It’s a stark change from last year. The Omaha, Neb.-based Berkshire, which includes railroad, energy and insurance businesses, as well as a huge investment portfolio, largely stuck to repurchasing its own shares in 2021. As recently as February, Mr. Buffett had lamented a lack of good buying opportunities as a way of explaining why Berkshire was mostly investing in its own stock.

But in the months since, market volatility has shot up. That has given Berkshire a chance to put its cash to work—especially within the energy sector. Berkshire snapped up shares of Occidental Petroleum as Russia’s invasion of Ukraine sent oil prices surging.

Investors and analysts have said Berkshire’s buying potentially reflects a view from Mr. Buffett that inflation in energy prices will remain elevated for some time. They have also noted that Mr. Buffett has expressed admiration of Occidental’s commitment to paying down debt, issuing dividends and buying back Occidental’s stock.

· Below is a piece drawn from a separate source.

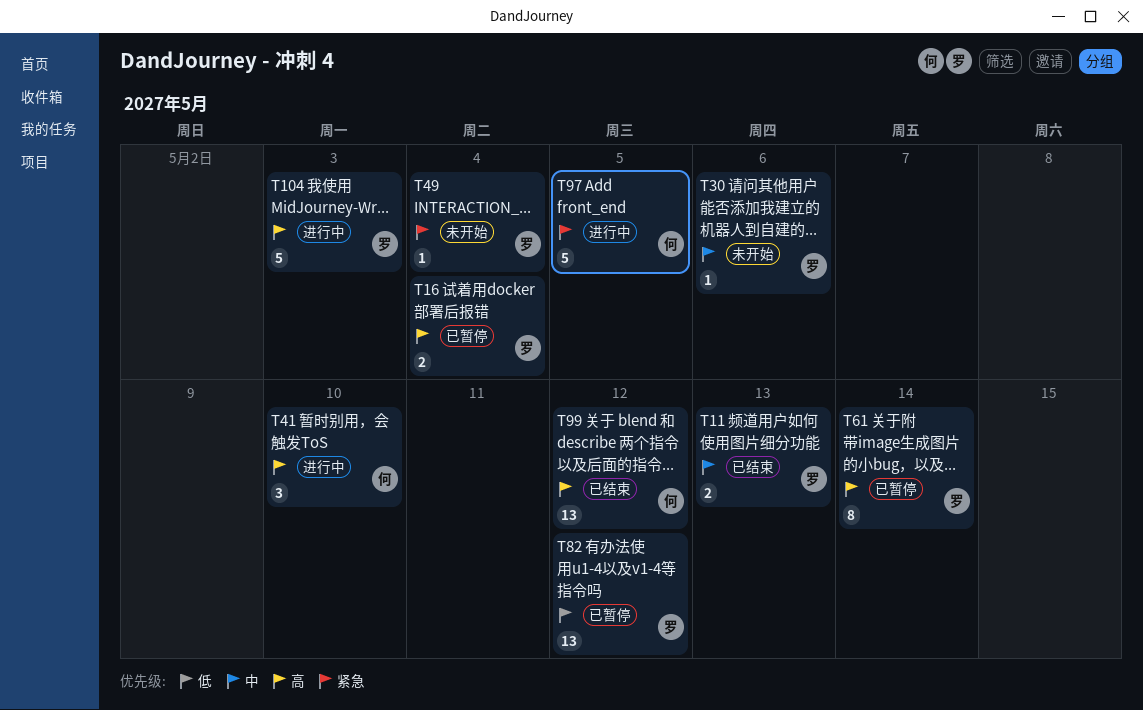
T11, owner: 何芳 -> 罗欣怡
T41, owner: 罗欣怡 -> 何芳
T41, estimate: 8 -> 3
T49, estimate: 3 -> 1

Energy stocks have been by far the best performers in the market this year. Occidental was up more than 110% for the year through Friday, while the S&P 500 was down 10%. US crude was up 22% for the year through Friday but down 26% from its March high.

When Berkshire’s 13F is released, investors will also find out what the company sold. Based on filings, the company sold about $2.3 billion in stock in the second quarter.